INFORMATION PROVIDED
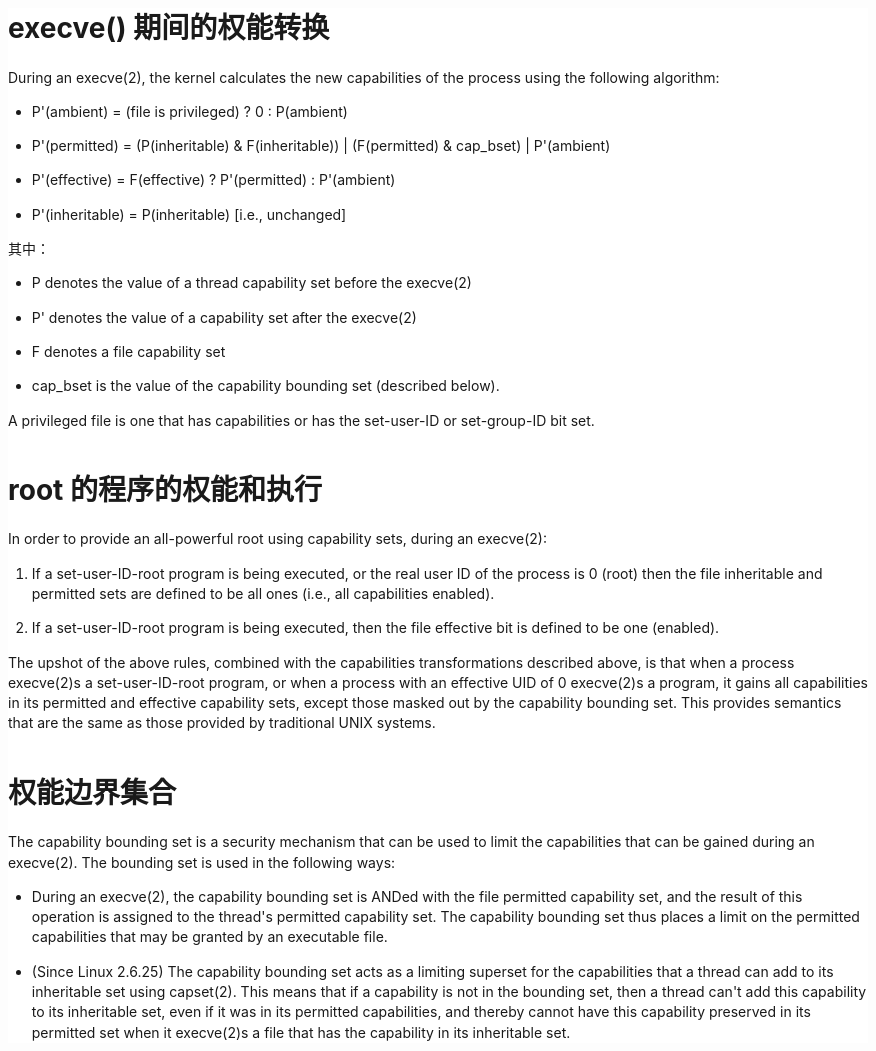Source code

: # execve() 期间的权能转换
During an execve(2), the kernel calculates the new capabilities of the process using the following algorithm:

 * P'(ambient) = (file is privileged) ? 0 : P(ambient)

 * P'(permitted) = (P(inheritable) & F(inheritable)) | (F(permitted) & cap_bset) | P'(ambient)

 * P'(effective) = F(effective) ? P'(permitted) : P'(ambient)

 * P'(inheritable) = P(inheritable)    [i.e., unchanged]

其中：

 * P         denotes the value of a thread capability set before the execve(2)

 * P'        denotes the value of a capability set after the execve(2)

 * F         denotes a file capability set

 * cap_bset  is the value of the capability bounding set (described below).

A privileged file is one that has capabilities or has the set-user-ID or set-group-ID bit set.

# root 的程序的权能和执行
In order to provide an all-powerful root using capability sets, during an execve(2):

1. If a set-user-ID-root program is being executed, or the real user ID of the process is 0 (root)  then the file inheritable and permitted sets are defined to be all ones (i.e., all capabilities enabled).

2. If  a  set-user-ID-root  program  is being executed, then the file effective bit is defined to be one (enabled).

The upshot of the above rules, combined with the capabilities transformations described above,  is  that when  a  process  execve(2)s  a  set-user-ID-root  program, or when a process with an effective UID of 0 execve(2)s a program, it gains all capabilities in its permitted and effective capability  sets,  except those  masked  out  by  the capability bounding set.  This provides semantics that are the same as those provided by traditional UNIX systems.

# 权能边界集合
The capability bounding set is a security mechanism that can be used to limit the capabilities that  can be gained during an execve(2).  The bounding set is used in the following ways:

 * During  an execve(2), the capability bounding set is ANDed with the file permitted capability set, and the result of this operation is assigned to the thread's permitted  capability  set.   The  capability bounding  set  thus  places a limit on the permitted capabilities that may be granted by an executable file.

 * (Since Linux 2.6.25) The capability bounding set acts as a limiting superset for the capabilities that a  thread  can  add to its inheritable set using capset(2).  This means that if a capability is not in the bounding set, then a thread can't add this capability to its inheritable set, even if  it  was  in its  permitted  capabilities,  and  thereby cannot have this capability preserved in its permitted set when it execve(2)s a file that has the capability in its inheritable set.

TASK REQUIREMENTS
All lines holding the word "denotes" must be found in the listing and copied.

RESULT OF THE EXERCISE
 * P         denotes the value of a thread capability set before the execve(2)
 * P'        denotes the value of a capability set after the execve(2)
 * F         denotes a file capability set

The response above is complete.